Num país em que o extermínio do seu povo e da sua história já foi naturalizado, vou eternizar as memórias de indígenas e negros para as futuras gerações.
Fui ao Cercadinho, no Cerrado de Fruta de Leite para resgatar suas histórias e não deixar enterradas nas bibocas, grotas e cafundó do cerrado para que possamos esquecê-las.
Fui atrás da memória porque vale a pena esse esforço, pois a memória da humanidade somos nós e a responsabilidade em preservá-la, entendê-la e aprendê-la é nossa.
Vou lá com o sonho de que possa fazer do riacho do Cercadinho uma biboca de aprendizagem.
Vou lá com o desejo de que a minha escrita possa ser, ainda, de alguma maneira, algo que contribua com a paz, o desenvolvimento e a reconciliação.
É que 2019, segundo a ONU, é o ano internacional das línguas indígenas. A justificativa é de que as línguas importam para o desenvolvimento, a construção da paz e a reconciliação. 2019 pode também ser chamado, no Brasil, de Ano do Esquecimento, pois, ironicamente, os índios quase foram exterminados por D. João VI, assim que pôs os pés no Brasil.
Tudo quanto era índio encontrado transitando pelos caminhos, acampado ou aldeado, podia ser morto. Se o camarada que capturasse ‘nossos parentes’ apresentasse um par de orelhas de índios ganhava 2 mil réis. Se apresentasse 4 pares de orelha, ganhava uma grana maior. Então, tinha gente que passava a vida só cortando a cabeça de índio e entregando orelha no regimento militar, no quartel e ganhando recompensa”, foi o que contou Ailton Krenak, liderança indígena reconhecida mundialmente, em entrevista registrada pelo Museu da Pessoa, em 2007.

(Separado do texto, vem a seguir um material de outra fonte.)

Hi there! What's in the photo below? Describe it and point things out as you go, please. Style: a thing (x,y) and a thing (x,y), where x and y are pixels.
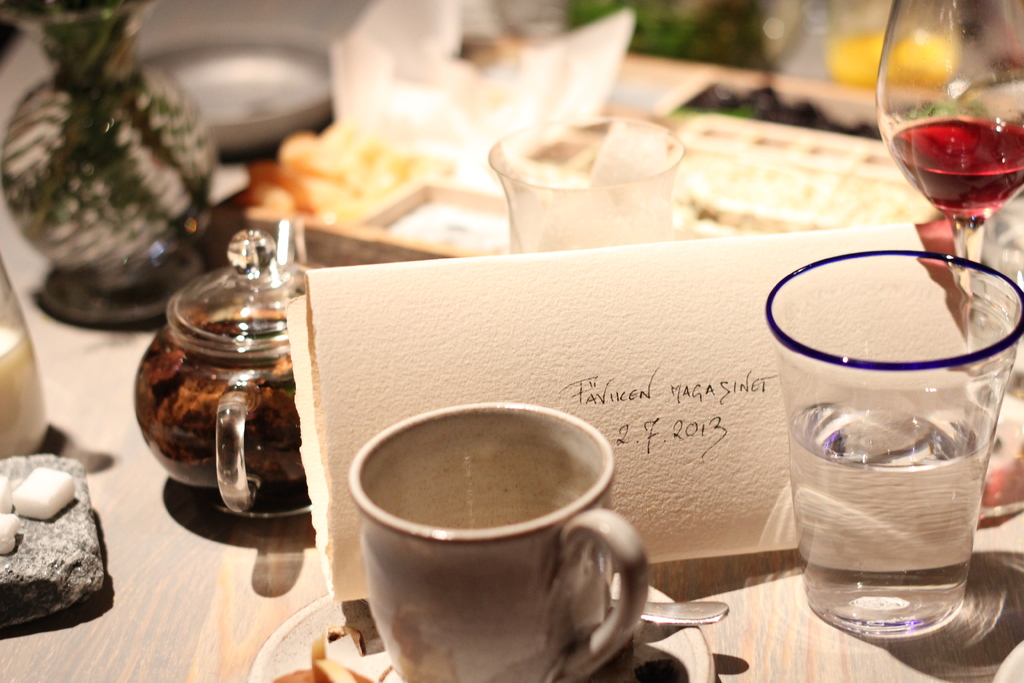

Agora, essa e mais 11 histórias de lideranças indígenas – assim como um conjunto de 100 horas de entrevistas sobre memórias de outros brasileiros e brasileiras – estão sendo levadas pelo Museu da Pessoa para serem depositadas no Arquivo Ártico Mundial, um cofre à prova de desastres criado para garantir que a memória digital mundial esteja disponível para as gerações futuras.
Faz parte da memória somente o que se torna um novo aprendizado. Esta dinâmica serve para pessoas ou sociedades. O que me leva de volta a Cercadinho e a Vila dos contadores de história. Será que nem o extermínio desse povo, nem a Vila servirá a nenhuma espécie de aprendizado?
Pra mim seria um triste acaso que registros do século XVI, que acompanhavam a diversidade indígena de etnias e línguas que ocupavam os territórios, que atualmente correspondem ao Brasil, forem esquecidos.
Haverá um momento em que o país fará um esforço para aprender com suas memórias? Para isso, não precisamos de museus espetaculares. Precisamos que as memórias – sejam essas as ditaduras, os incêndios e os extermínios – integrem os currículos escolares, os livros, os debates e os cotidianos dessa e das novas gerações.